North Korea says that a new Seth Rogen movie is an act of war. I know Neighbors was not his best work, but come on; we don’t need to go nuclear over it! Huh-huh.
Actually we learned this week that North Korean dictator Kim Jun-Un is a little, eensy teensy bit upset at Seth Rogen and James Franco for making a film about people attempting to assassinate him. It seems reasonable that someone would be pissed over a film being made all about their murder. However Kim Jung-Un doesn’t help his case that he’s just a nice guy trying to do what’s right for the people when he wants to go to war over something the star of Zack and Miri Make a Porno did. The reclusive North Korean government has issued a statement saying that the making and screening of Rogen’s film is an act of war. The Interview isn’t set to hit theaters until this October, but North Korea says if it does, the United States could be hit with a lot worse.
“The act of making and screening such a movie that portrays an attack on our top leadership… is a most wanton act of terror and act of war, and is absolutely intolerable,” a North Korean Foreign Ministry spokesman said.
Oh no you didn’t.
They went on to request that the United States government ban the film and stop it from being screened and released – or else it would trigger a “resolute and merciless response!” Seems they don’t really “get” how freedom of speech and democracy works. You have to offer up a lot of money for something like that to happen! And right now The Interview is getting a lot of free publicity! So looks like we are going to war with North Korea this October. Sweet! This means I just won a bet on how human civilization will end. The choices were:
A. An asteroid.
B. Global warming.
C. A nuclear war started by a chubby guy with a weird laugh who makes stoner comedies.
The answer is C. It was the fat guy with the bong. Always keep your eye on the fat guy with the bong. However, if we do go to war with North Korea, this may not be the strangest reason for a war!
1. The Football War
In the past The World Cup has been the source of more international conflict than just a guy getting bitten. In 1969 El Salvador and Honduras fought the “100 Hours War” over a soccer match. Tensions over immigration issues where high between the two countries already when their teams played each other during a qualifying round of The World Cup. This resulted in riots between the fans and El Salvador attacked Honduras in a conflict that lasted 100 hours. And you thought it was bad when Boston won.
2. The Drunken War
OK, the reason for this war was more traditional but how they fought it was downright WEIRD. After the fall of the Soviet Union Moldova wanted to have closer ties with Romania but an eastern part of the country wanted to stay with Russia. Sounds familiar; however while soldiers and officers fought during the day, they would meet at night to drink together! They even “poured some out for their dead homies” so to speak, drinking to honor the people they had killed during the day. More wars should be like this!
3. The Pig War
I’ll wait for the movie.
In 1859 the United States and Great Britain had a mini war – today what we might call a conflict – over the shooting of a pig on the San Juan Islands. An American farmer living on the island shot a pig who wondered onto his land and was ruining his garden. The pig happened to be owned by an Irishman and the two got into quite an argument over the incident. British authorities threatened to arrest the American and American settlers demanded US military action. Man, they should have both just shared a plate of bacon. As the San Juan territory was under dispute between the two countries, this escalated quickly. However once word of the conflict got back to Washington and London, leaders quickly calmed the situation, thinking; “ya’ll crazy.”
4. The Wooden Bucket War
This is the wooden bucket in question. Would you fight a war over it? Just borrow the bucket.
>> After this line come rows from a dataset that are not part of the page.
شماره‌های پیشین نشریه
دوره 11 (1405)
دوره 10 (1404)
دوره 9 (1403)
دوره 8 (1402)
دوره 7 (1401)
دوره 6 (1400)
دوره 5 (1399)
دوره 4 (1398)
In 1325 the city state of Modena declared war on its rival city Bologna in order to get a wooden bucket back. Apparently Modena soldiers stole a wooden bucket in Bologna and Bologna declared war over it. It’s like when your neighbor borrows the lawnmower and you have to kill his family to get it back. Kim Jong-Un doesn’t sound so crazy now. Maybe you could start war if they stole the king’s gold, or the princess, but a bucket? The resulting war lasted for twelve bloody years. The awesome part is they never got the bucket back! That stupid bucket is still kept in a Modena bell tower to this day as centuries long running “F-You.”